Бывают работы, в которых я вижу сразу, что это что-то выдающееся, что надо обязательно попробовать их получить. Есть работы, которые раскрываются медленно и есть такие, которые может быть раскроются спустя очень долгое время.
И вот, чтобы этим всем заниматься, уже нужно было своё помещение. Пришлось продать несколько работ, скажем, Богданова-Бельского, о котором я сейчас очень сожалею, что он не в моей коллекции. В 2002 году мне удалось приобрести это помещение на улице Пилс, оно чуть в стороне от обычных троп, по которым ходят туристы и покупатели, но они мне и не нужны. Потому что это место никогда не работало как галерея для продажи, скорее как такой исследовательский центр, где устраивались и показы, но по предварительным приглашениям.

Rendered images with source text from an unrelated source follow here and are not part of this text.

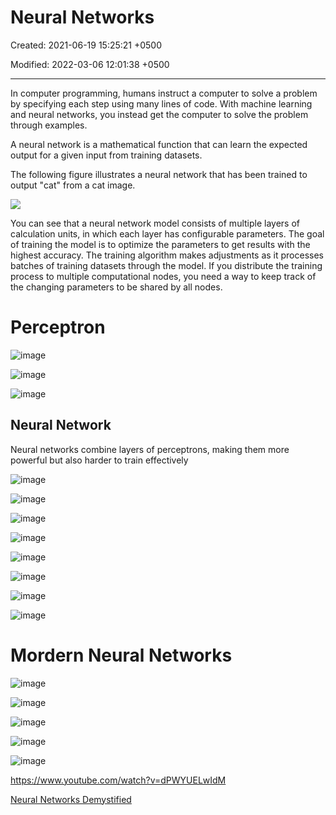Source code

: # Neural Networks

Created: 2021-06-19 15:25:21 +0500

Modified: 2022-03-06 12:01:38 +0500

---

In computer programming, humans instruct a computer to solve a problem by specifying each step using many lines of code. With machine learning and neural networks, you instead get the computer to solve the problem through examples.

A neural network is a mathematical function that can learn the expected output for a given input from training datasets.

The following figure illustrates a neural network that has been trained to output "cat" from a cat image.

![](media/Neural-Networks-image1.png)

You can see that a neural network model consists of multiple layers of calculation units, in which each layer has configurable parameters. The goal of training the model is to optimize the parameters to get results with the highest accuracy. The training algorithm makes adjustments as it processes batches of training datasets through the model. If you distribute the training process to multiple computational nodes, you need a way to keep track of the changing parameters to be shared by all nodes.

# Perceptron

![image](media/Neural-Networks-image2.png)

![image](media/Neural-Networks-image3.png)

![image](media/Neural-Networks-image4.png)

## Neural Network

Neural networks combine layers of perceptrons, making them more powerful but also harder to train effectively

![image](media/Neural-Networks-image5.jpg)

![image](media/Neural-Networks-image6.png)

![image](media/Neural-Networks-image7.png)

![image](media/Neural-Networks-image8.png)

![image](media/Neural-Networks-image9.png)

![image](media/Neural-Networks-image10.png)

![image](media/Neural-Networks-image11.png)

![image](media/Neural-Networks-image12.png)

# Mordern Neural Networks

![image](media/Neural-Networks-image13.png)

![image](media/Neural-Networks-image14.png)

![image](media/Neural-Networks-image15.png)

![image](media/Neural-Networks-image16.png)

![image](media/Neural-Networks-image17.png)

<https://www.youtube.com/watch?v=dPWYUELwIdM>

[Neural Networks Demystified](https://www.youtube.com/playlist?list=PLiaHhY2iBX9hdHaRr6b7XevZtgZRa1PoU)

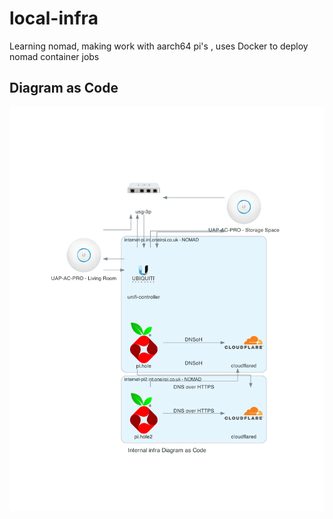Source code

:# local-infra
Learning nomad, making work with aarch64 pi's , uses Docker to deploy nomad container jobs

## Diagram as Code

![local-infra](https://github.com/Oneiroi/local-infra/blob/main/internal_infra_diagram_as_code.png?raw=true)
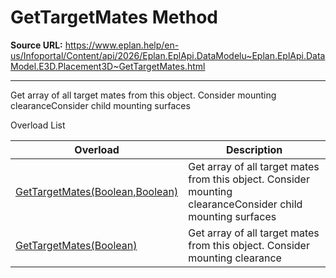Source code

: # GetTargetMates Method

**Source URL:** https://www.eplan.help/en-us/Infoportal/Content/api/2026/Eplan.EplApi.DataModelu~Eplan.EplApi.DataModel.E3D.Placement3D~GetTargetMates.html

---

Get array of all target mates from this object. Consider mounting clearanceConsider child mounting surfaces

Overload List

| Overload | Description |
| --- | --- |
| [GetTargetMates(Boolean,Boolean)](Eplan.EplApi.DataModelu~Eplan.EplApi.DataModel.E3D.Placement3D~GetTargetMates(Boolean,Boolean).html) | Get array of all target mates from this object. Consider mounting clearanceConsider child mounting surfaces |
| [GetTargetMates(Boolean)](Eplan.EplApi.DataModelu~Eplan.EplApi.DataModel.E3D.Placement3D~GetTargetMates(Boolean).html) | Get array of all target mates from this object. Consider mounting clearance |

Я по натуре не коммерсант, не бизнесмен. Хотя мои друзья говорят, что зря. Ведь накопилось много работ, которые мне когда-то были интересны, а ныне они по разным причинам потеряли для меня интерес. И вот они теперь стоят целыми группами. Может быть, я и приду к этому, выставлю их на продажу, после того, как мы сделаем ремонт.
А как появилось название галереи?
Название «Galerija Haberland» – это и дань благодарности моей маме, принимавшей участие в разработке проектов множества зданий в послевоенной Риге. Да и имя архитектора Кристофа Хаберланда не так уж известно в Риге, а ведь он построил в Старом городе более двадцати зданий в духе городского классицизма в конце XVIII века.
Т.е. можно сказать, что теперь вы занимаетесь своей коллекцией, галереей, что-то продаёте, что-то покупаете…
Да, как и все коллекционеры. И коллекция сложилась довольно большая. Обычно в таких случаях для её описания нанимают профессионального искусствоведа. Но мне интересно самому это делать, работать с архивами, собирать фактографический материал. В конце концов дело дошло и до выставки, и до издания книги-каталога. Но то, что там опубликовано, это лишь часть, сама коллекция значительно больше – тут и объёмное собрание графики, и целый ряд театральных работ – настоящий отдельный пласт, и многое другое.
Я только что вернулся из Лондона, где побывал на мероприятиях традиционной «Русской недели», встречался с сотрудниками русского отдела Christie’s, где состоялось представление моей книги «Возвращённые имена», и с международным директором русского отдела Алексеем Тизенгаузеном, большим профессионалом и неутомимым исследователем, который написал вступительное слово к нашему изданию и приезжал на открытие выставки в Ригу. И вот в Лондоне я познакомился лично со многими и многими коллекционерами русского искусства, исследователями. Никита Лобанов-Ростовский, Иван Самарин, Валерий Дудаков – имена, не требующие комментариев. И, возможно, это поможет приподнять завесу забвения над ещё целым рядом работ из моей коллекции, об авторах которых пока ничего неизвестно.